David Hockney is one of the most important painters of the 20th century. If you were to Google, famous British painters, there’s a good chance that Hockney’s name will appear. Born in Bradford in 1937, Hockney was one of the big artists involved in the pop art movement in the 1960s. Pop art was a style of art that was bright, full of colour. It was made by lots of young artists who felt that the art they saw in galleries was a little bit boring.
Born with synaesthesia, Hockney sees colours in response to musical stimuli. Although he has never translated this into his painting or photography, it is a common underlying principle in his designs for ballet and opera stage sets – where he bases background colours and lighting on the colours he sees while listening to each musical score.
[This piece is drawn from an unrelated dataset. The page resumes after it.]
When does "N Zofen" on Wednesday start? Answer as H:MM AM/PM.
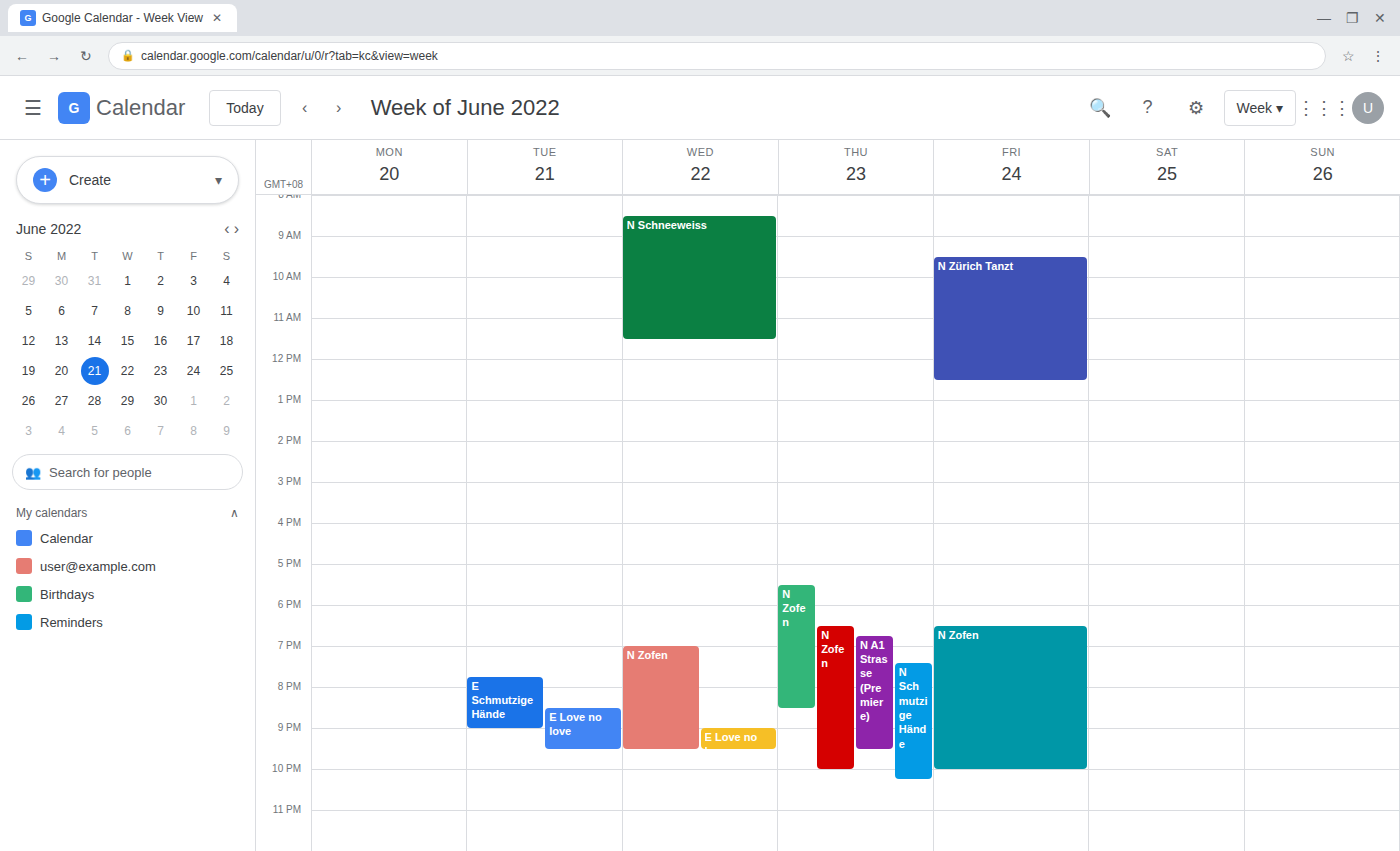
7:00 PM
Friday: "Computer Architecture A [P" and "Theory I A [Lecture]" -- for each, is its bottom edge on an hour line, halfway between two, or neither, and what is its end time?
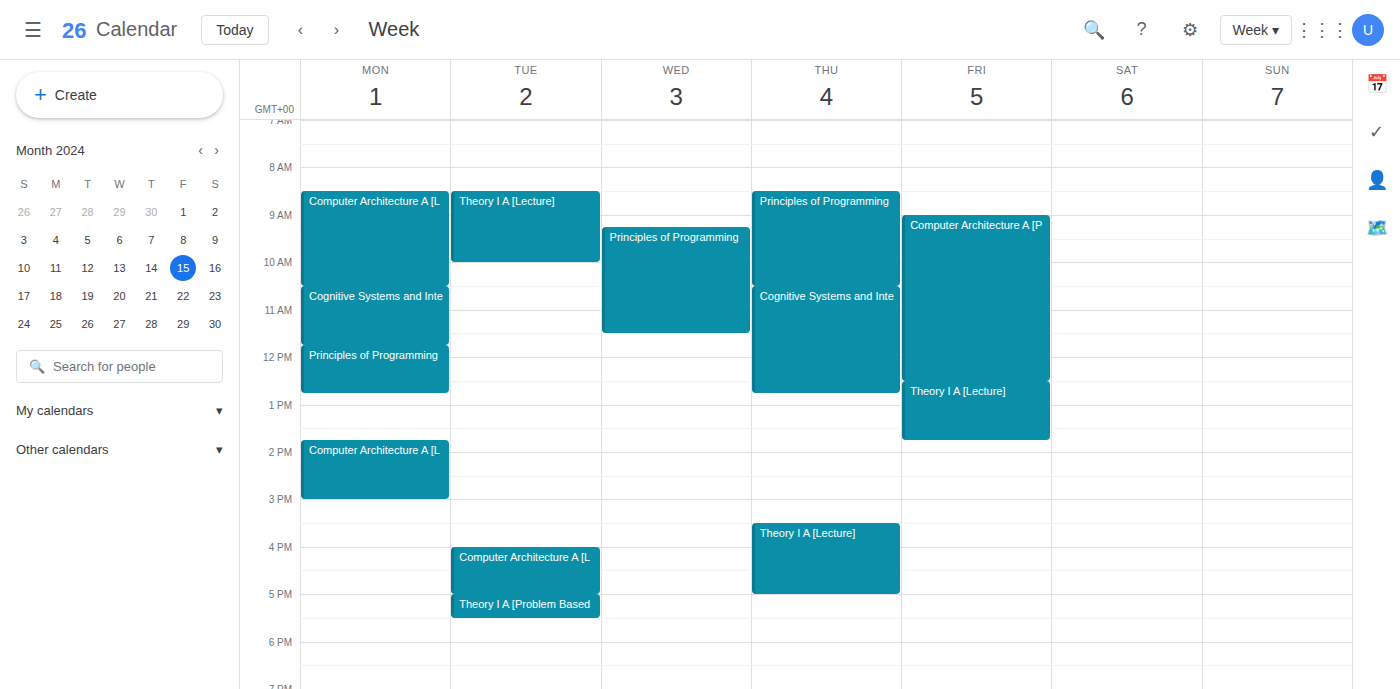
"Computer Architecture A [P": 12:30 PM, halfway between the 12 PM and 1 PM lines. "Theory I A [Lecture]": 1:45 PM, neither: three quarters of the way from the 1 PM line to the 2 PM line.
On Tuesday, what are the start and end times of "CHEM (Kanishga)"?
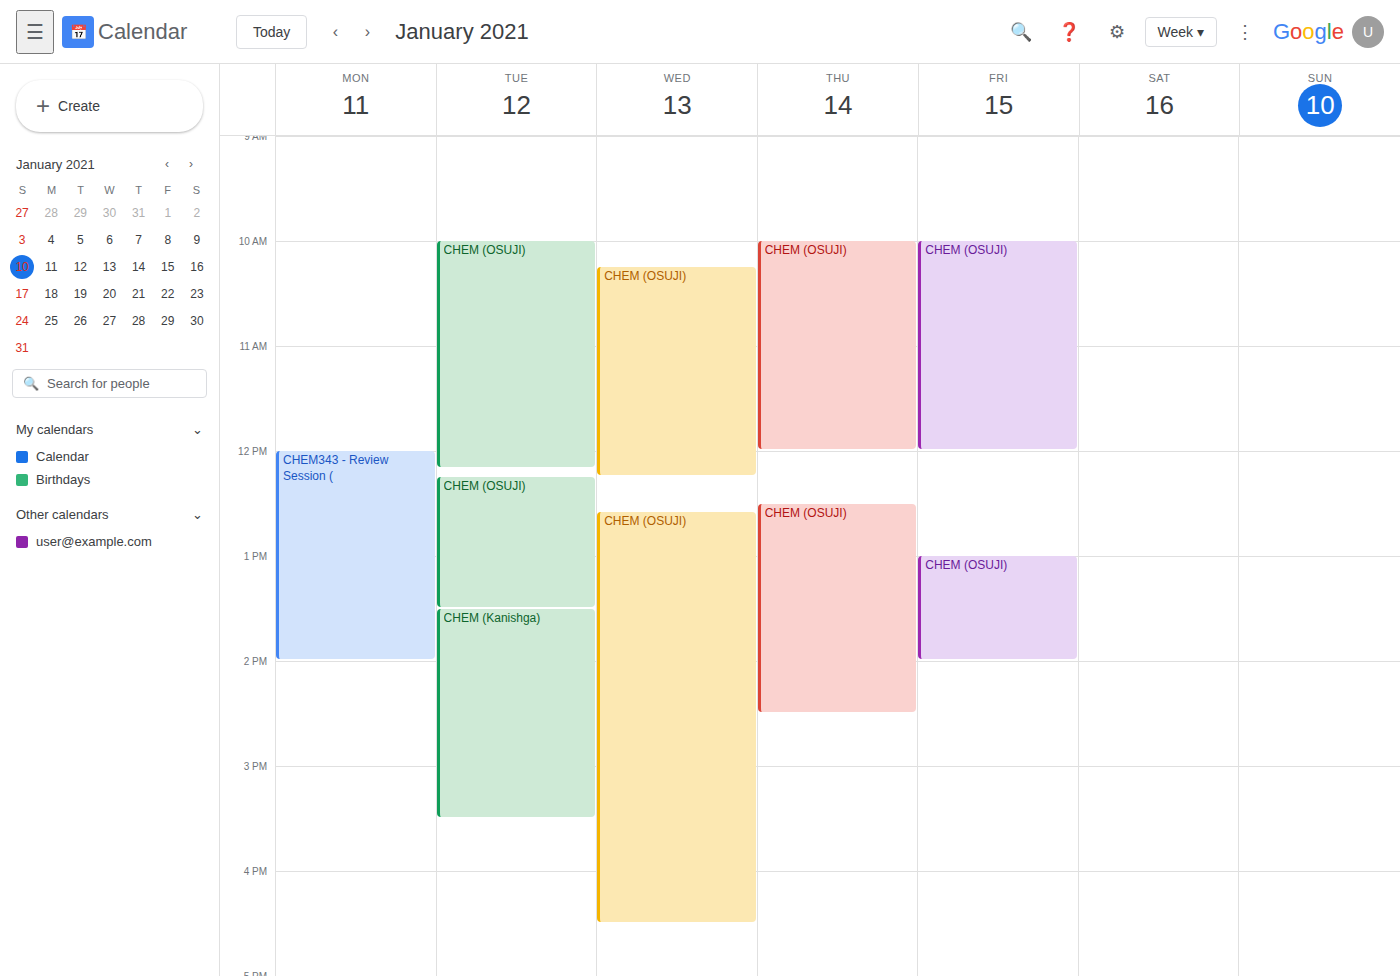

A visit to California – where he was to live for many years – inspired Hockney to make his iconic series of paintings of swimming pools in the comparatively new medium of acryclic. “I always loved swimming pools, all the wiggly lines they make,” the artist told CNN in 2017. “If you photograph them, it freezes them whereas if you use paint, you can have wiggly lines that wiggle.”
Taking numerous Polaroid or 35mm photographs of a scene from a variety of perspectives, Hockney would then arrange the collection of images into a cohesive body, creating an almost Cubist rendering of visual reality. He called these collages and photo montages joiners.